Data provided start

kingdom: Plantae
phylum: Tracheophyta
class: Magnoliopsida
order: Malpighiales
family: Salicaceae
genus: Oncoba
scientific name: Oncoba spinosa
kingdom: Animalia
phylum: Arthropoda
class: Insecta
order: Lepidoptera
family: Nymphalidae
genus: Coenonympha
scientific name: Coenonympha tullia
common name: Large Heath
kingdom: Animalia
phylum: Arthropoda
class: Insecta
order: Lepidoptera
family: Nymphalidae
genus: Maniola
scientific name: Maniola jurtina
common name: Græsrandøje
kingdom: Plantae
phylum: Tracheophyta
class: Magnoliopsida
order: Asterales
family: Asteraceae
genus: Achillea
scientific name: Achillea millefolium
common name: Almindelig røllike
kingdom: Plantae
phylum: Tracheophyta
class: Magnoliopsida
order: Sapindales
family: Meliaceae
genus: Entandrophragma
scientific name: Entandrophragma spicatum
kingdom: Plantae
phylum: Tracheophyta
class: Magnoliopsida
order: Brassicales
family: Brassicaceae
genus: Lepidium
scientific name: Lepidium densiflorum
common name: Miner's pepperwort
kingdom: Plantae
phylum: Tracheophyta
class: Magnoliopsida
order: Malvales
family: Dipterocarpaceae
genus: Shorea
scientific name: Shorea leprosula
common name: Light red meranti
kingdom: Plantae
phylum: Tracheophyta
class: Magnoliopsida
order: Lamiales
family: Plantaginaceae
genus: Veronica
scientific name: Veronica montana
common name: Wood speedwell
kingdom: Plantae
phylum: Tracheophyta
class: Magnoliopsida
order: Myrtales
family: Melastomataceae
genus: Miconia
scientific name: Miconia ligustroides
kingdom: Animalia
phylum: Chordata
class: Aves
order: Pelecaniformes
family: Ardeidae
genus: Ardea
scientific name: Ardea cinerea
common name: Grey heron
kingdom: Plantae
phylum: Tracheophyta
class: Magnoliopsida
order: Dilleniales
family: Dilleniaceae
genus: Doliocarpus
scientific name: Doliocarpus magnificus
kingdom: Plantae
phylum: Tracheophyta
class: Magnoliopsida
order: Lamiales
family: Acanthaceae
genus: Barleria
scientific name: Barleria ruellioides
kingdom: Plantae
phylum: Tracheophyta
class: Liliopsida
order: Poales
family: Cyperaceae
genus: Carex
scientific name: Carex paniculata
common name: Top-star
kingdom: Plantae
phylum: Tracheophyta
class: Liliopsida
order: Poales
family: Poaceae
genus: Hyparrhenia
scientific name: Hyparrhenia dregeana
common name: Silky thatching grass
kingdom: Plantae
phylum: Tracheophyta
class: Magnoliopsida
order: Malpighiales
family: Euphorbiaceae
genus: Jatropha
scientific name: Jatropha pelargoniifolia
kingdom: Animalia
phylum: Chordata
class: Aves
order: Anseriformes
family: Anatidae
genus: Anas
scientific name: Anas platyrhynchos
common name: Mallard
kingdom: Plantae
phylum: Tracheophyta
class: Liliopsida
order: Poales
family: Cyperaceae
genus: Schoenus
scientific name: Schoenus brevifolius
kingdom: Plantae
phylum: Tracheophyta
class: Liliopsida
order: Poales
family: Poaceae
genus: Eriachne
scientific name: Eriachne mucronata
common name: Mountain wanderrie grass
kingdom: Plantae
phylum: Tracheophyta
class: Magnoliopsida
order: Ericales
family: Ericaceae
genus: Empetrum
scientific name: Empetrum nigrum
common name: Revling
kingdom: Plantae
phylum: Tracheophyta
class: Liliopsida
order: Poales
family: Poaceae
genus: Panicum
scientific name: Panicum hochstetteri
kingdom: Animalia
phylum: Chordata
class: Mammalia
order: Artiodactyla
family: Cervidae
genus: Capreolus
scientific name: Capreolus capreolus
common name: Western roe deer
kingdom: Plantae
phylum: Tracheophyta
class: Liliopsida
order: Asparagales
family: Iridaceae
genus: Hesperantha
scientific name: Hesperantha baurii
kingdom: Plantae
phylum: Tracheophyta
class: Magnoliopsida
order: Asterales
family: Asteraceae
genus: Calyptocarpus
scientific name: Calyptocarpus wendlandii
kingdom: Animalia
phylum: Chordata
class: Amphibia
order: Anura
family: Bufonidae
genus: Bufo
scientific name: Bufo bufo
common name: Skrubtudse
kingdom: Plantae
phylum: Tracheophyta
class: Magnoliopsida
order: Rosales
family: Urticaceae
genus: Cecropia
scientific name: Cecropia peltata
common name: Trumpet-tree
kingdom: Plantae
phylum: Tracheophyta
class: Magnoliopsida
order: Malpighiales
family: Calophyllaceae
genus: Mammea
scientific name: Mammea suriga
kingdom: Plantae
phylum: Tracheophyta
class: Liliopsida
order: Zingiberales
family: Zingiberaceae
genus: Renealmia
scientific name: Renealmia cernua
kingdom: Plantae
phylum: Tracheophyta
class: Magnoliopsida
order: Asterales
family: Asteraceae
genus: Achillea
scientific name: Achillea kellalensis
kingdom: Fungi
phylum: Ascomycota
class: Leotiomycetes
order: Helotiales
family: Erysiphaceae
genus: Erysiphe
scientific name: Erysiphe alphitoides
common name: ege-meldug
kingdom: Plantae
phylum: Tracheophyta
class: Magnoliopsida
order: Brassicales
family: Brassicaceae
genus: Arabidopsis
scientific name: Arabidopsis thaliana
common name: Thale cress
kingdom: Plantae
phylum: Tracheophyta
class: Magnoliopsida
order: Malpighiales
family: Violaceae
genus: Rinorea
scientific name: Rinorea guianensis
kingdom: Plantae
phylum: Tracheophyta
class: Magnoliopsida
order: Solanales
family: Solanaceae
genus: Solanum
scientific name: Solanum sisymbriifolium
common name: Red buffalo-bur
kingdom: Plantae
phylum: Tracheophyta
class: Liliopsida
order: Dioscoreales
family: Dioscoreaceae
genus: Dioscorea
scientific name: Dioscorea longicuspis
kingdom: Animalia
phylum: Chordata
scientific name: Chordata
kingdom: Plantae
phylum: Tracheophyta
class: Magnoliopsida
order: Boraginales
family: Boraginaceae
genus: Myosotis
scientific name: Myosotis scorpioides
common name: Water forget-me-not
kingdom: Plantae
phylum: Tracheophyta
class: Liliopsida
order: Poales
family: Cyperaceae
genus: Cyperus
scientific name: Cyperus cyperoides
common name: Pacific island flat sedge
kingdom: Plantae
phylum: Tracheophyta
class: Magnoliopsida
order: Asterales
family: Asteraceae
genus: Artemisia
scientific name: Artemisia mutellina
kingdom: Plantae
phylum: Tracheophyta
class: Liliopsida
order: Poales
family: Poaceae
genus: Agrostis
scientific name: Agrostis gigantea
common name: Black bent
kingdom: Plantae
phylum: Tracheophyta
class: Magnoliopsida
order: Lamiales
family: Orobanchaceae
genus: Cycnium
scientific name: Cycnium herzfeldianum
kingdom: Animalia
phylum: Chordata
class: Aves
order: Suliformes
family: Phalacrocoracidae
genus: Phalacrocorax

Data provided end

=== Aim of the task ===
Turn the lines of every row above into a numbered list, dropping any blank lines.

=== Result below ===
1. kingdom: Plantae
2. phylum: Tracheophyta
3. class: Magnoliopsida
4. order: Malpighiales
5. family: Salicaceae
6. genus: Oncoba
7. scientific name: Oncoba spinosa
8. kingdom: Animalia
9. phylum: Arthropoda
10. class: Insecta
11. order: Lepidoptera
12. family: Nymphalidae
13. genus: Coenonympha
14. scientific name: Coenonympha tullia
15. common name: Large Heath
16. kingdom: Animalia
17. phylum: Arthropoda
18. class: Insecta
19. order: Lepidoptera
20. family: Nymphalidae
21. genus: Maniola
22. scientific name: Maniola jurtina
23. common name: Græsrandøje
24. kingdom: Plantae
25. phylum: Tracheophyta
26. class: Magnoliopsida
27. order: Asterales
28. family: Asteraceae
29. genus: Achillea
30. scientific name: Achillea millefolium
31. common name: Almindelig røllike
32. kingdom: Plantae
33. phylum: Tracheophyta
34. class: Magnoliopsida
35. order: Sapindales
36. family: Meliaceae
37. genus: Entandrophragma
38. scientific name: Entandrophragma spicatum
39. kingdom: Plantae
40. phylum: Tracheophyta
41. class: Magnoliopsida
42. order: Brassicales
43. family: Brassicaceae
44. genus: Lepidium
45. scientific name: Lepidium densiflorum
46. common name: Miner's pepperwort
47. kingdom: Plantae
48. phylum: Tracheophyta
49. class: Magnoliopsida
50. order: Malvales
51. family: Dipterocarpaceae
52. genus: Shorea
53. scientific name: Shorea leprosula
54. common name: Light red meranti
55. kingdom: Plantae
56. phylum: Tracheophyta
57. class: Magnoliopsida
58. order: Lamiales
59. family: Plantaginaceae
60. genus: Veronica
61. scientific name: Veronica montana
62. common name: Wood speedwell
63. kingdom: Plantae
64. phylum: Tracheophyta
65. class: Magnoliopsida
66. order: Myrtales
67. family: Melastomataceae
68. genus: Miconia
69. scientific name: Miconia ligustroides
70. kingdom: Animalia
71. phylum: Chordata
72. class: Aves
73. order: Pelecaniformes
74. family: Ardeidae
75. genus: Ardea
76. scientific name: Ardea cinerea
77. common name: Grey heron
78. kingdom: Plantae
79. phylum: Tracheophyta
80. class: Magnoliopsida
81. order: Dilleniales
82. family: Dilleniaceae
83. genus: Doliocarpus
84. scientific name: Doliocarpus magnificus
85. kingdom: Plantae
86. phylum: Tracheophyta
87. class: Magnoliopsida
88. order: Lamiales
89. family: Acanthaceae
90. genus: Barleria
91. scientific name: Barleria ruellioides
92. kingdom: Plantae
93. phylum: Tracheophyta
94. class: Liliopsida
95. order: Poales
96. family: Cyperaceae
97. genus: Carex
98. scientific name: Carex paniculata
99. common name: Top-star
100. kingdom: Plantae
101. phylum: Tracheophyta
102. class: Liliopsida
103. order: Poales
104. family: Poaceae
105. genus: Hyparrhenia
106. scientific name: Hyparrhenia dregeana
107. common name: Silky thatching grass
108. kingdom: Plantae
109. phylum: Tracheophyta
110. class: Magnoliopsida
111. order: Malpighiales
112. family: Euphorbiaceae
113. genus: Jatropha
114. scientific name: Jatropha pelargoniifolia
115. kingdom: Animalia
116. phylum: Chordata
117. class: Aves
118. order: Anseriformes
119. family: Anatidae
120. genus: Anas
121. scientific name: Anas platyrhynchos
122. common name: Mallard
123. kingdom: Plantae
124. phylum: Tracheophyta
125. class: Liliopsida
126. order: Poales
127. family: Cyperaceae
128. genus: Schoenus
129. scientific name: Schoenus brevifolius
130. kingdom: Plantae
131. phylum: Tracheophyta
132. class: Liliopsida
133. order: Poales
134. family: Poaceae
135. genus: Eriachne
136. scientific name: Eriachne mucronata
137. common name: Mountain wanderrie grass
138. kingdom: Plantae
139. phylum: Tracheophyta
140. class: Magnoliopsida
141. order: Ericales
142. family: Ericaceae
143. genus: Empetrum
144. scientific name: Empetrum nigrum
145. common name: Revling
146. kingdom: Plantae
147. phylum: Tracheophyta
148. class: Liliopsida
149. order: Poales
150. family: Poaceae
151. genus: Panicum
152. scientific name: Panicum hochstetteri
153. kingdom: Animalia
154. phylum: Chordata
155. class: Mammalia
156. order: Artiodactyla
157. family: Cervidae
158. genus: Capreolus
159. scientific name: Capreolus capreolus
160. common name: Western roe deer
161. kingdom: Plantae
162. phylum: Tracheophyta
163. class: Liliopsida
164. order: Asparagales
165. family: Iridaceae
166. genus: Hesperantha
167. scientific name: Hesperantha baurii
168. kingdom: Plantae
169. phylum: Tracheophyta
170. class: Magnoliopsida
171. order: Asterales
172. family: Asteraceae
173. genus: Calyptocarpus
174. scientific name: Calyptocarpus wendlandii
175. kingdom: Animalia
176. phylum: Chordata
177. class: Amphibia
178. order: Anura
179. family: Bufonidae
180. genus: Bufo
181. scientific name: Bufo bufo
182. common name: Skrubtudse
183. kingdom: Plantae
184. phylum: Tracheophyta
185. class: Magnoliopsida
186. order: Rosales
187. family: Urticaceae
188. genus: Cecropia
189. scientific name: Cecropia peltata
190. common name: Trumpet-tree
191. kingdom: Plantae
192. phylum: Tracheophyta
193. class: Magnoliopsida
194. order: Malpighiales
195. family: Calophyllaceae
196. genus: Mammea
197. scientific name: Mammea suriga
198. kingdom: Plantae
199. phylum: Tracheophyta
200. class: Liliopsida
201. order: Zingiberales
202. family: Zingiberaceae
203. genus: Renealmia
204. scientific name: Renealmia cernua
205. kingdom: Plantae
206. phylum: Tracheophyta
207. class: Magnoliopsida
208. order: Asterales
209. family: Asteraceae
210. genus: Achillea
211. scientific name: Achillea kellalensis
212. kingdom: Fungi
213. phylum: Ascomycota
214. class: Leotiomycetes
215. order: Helotiales
216. family: Erysiphaceae
217. genus: Erysiphe
218. scientific name: Erysiphe alphitoides
219. common name: ege-meldug
220. kingdom: Plantae
221. phylum: Tracheophyta
222. class: Magnoliopsida
223. order: Brassicales
224. family: Brassicaceae
225. genus: Arabidopsis
226. scientific name: Arabidopsis thaliana
227. common name: Thale cress
228. kingdom: Plantae
229. phylum: Tracheophyta
230. class: Magnoliopsida
231. order: Malpighiales
232. family: Violaceae
233. genus: Rinorea
234. scientific name: Rinorea guianensis
235. kingdom: Plantae
236. phylum: Tracheophyta
237. class: Magnoliopsida
238. order: Solanales
239. family: Solanaceae
240. genus: Solanum
241. scientific name: Solanum sisymbriifolium
242. common name: Red buffalo-bur
243. kingdom: Plantae
244. phylum: Tracheophyta
245. class: Liliopsida
246. order: Dioscoreales
247. family: Dioscoreaceae
248. genus: Dioscorea
249. scientific name: Dioscorea longicuspis
250. kingdom: Animalia
251. phylum: Chordata
252. scientific name: Chordata
253. kingdom: Plantae
254. phylum: Tracheophyta
255. class: Magnoliopsida
256. order: Boraginales
257. family: Boraginaceae
258. genus: Myosotis
259. scientific name: Myosotis scorpioides
260. common name: Water forget-me-not
261. kingdom: Plantae
262. phylum: Tracheophyta
263. class: Liliopsida
264. order: Poales
265. family: Cyperaceae
266. genus: Cyperus
267. scientific name: Cyperus cyperoides
268. common name: Pacific island flat sedge
269. kingdom: Plantae
270. phylum: Tracheophyta
271. class: Magnoliopsida
272. order: Asterales
273. family: Asteraceae
274. genus: Artemisia
275. scientific name: Artemisia mutellina
276. kingdom: Plantae
277. phylum: Tracheophyta
278. class: Liliopsida
279. order: Poales
280. family: Poaceae
281. genus: Agrostis
282. scientific name: Agrostis gigantea
283. common name: Black bent
284. kingdom: Plantae
285. phylum: Tracheophyta
286. class: Magnoliopsida
287. order: Lamiales
288. family: Orobanchaceae
289. genus: Cycnium
290. scientific name: Cycnium herzfeldianum
291. kingdom: Animalia
292. phylum: Chordata
293. class: Aves
294. order: Suliformes
295. family: Phalacrocoracidae
296. genus: Phalacrocorax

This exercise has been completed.